Tuesday, August 07, 2012
Roosevelt gives a speech or, as he insists on calling it, his confession of faith, to the Bull Moose convention (this may be the first time a presidential candidate of any party has given a speech at a party convention). Excerpt: “the fundamental concern of the privileged interests is to beat the new party. Some of them would rather beat it with Mr. Wilson; others would rather beat it with Mr. Taft; but the difference between Mr. Wilson and Mr. Taft they consider as trivial, as a mere matter of personal preference.”
He calls for standardized factory and mine inspection; standardized compensation for industrial accidents and death; a ban on the employment of women over forty-eight hours per week; a ban on the seven-day working week; the protective tariff (set “scientifically”); women’s suffrage (“In those conservative States where there is genuine doubt how the women stand on this matter I suggest that it be referred to a vote of the women”); court rulings to be subject to the “final control of the American people as a whole.”
In a supposedly impromptu deviation from the prepared text, TR goes into the whole negro question, saying that the negro delegates to Republican conventions for the last 45 years have been of such a character as reflected discredit on both the Republican Party and the negro race. Which I guess is supposed to justify excluding Southern negro delegates of whatever character from the Progressive convention. He notes that many northern states and even Maryland and West Virginia voluntarily sent black delegates, “because they represent an element of colored men who have won the esteem and respect of their white neighbors,” which is obviously the important thing.
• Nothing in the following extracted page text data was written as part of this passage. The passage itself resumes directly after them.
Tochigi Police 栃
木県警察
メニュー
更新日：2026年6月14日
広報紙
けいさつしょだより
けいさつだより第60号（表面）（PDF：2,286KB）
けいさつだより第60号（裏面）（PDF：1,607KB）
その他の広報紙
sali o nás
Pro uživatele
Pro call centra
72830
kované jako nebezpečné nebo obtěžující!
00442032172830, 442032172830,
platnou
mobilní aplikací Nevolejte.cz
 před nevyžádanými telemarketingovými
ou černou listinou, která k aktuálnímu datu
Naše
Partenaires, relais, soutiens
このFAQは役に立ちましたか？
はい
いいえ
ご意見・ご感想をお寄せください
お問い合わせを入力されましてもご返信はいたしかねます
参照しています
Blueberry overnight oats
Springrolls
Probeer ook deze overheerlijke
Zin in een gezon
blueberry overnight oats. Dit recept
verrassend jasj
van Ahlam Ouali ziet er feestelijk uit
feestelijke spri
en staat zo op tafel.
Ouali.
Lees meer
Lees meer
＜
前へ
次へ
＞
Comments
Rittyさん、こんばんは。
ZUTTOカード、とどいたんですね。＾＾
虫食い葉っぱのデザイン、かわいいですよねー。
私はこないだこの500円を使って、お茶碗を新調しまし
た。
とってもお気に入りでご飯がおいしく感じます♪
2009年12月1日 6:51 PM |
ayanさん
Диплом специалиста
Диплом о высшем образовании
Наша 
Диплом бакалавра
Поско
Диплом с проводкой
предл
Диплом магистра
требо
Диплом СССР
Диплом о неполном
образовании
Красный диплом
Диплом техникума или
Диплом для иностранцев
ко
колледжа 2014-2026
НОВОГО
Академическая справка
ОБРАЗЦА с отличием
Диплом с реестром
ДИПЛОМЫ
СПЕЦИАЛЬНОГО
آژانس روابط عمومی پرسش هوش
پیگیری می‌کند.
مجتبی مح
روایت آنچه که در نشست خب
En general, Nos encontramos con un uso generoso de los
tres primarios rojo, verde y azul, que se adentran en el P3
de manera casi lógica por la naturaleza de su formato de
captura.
And by not forcing negroes on the South, we shall “naturally and spontaneously” see the Southern states do what Maryland and West Virginia did in the, you know, future.
The NYT calls TR’s program “a vast system of State Socialism, a Government of men unrestrained by laws. ... business would be regulated and controlled from Washington... he would teach the weak, the unfortunate, and the unemployed to look to the Government for relief.”
At the trial of suffragists for attempting to burn down the Theatre Royal in Dublin, Gladys Evans says she was encouraged to do so by the words of the Chancellor of the Duchy of Lancaster (that is to say, a member of the Cabinet), C.E. Hobhouse, who said that the suffragettes would accomplish nothing until they begin to burn houses.
Robert Taft, son of the president, is given a bear by the Blackfeet Indians.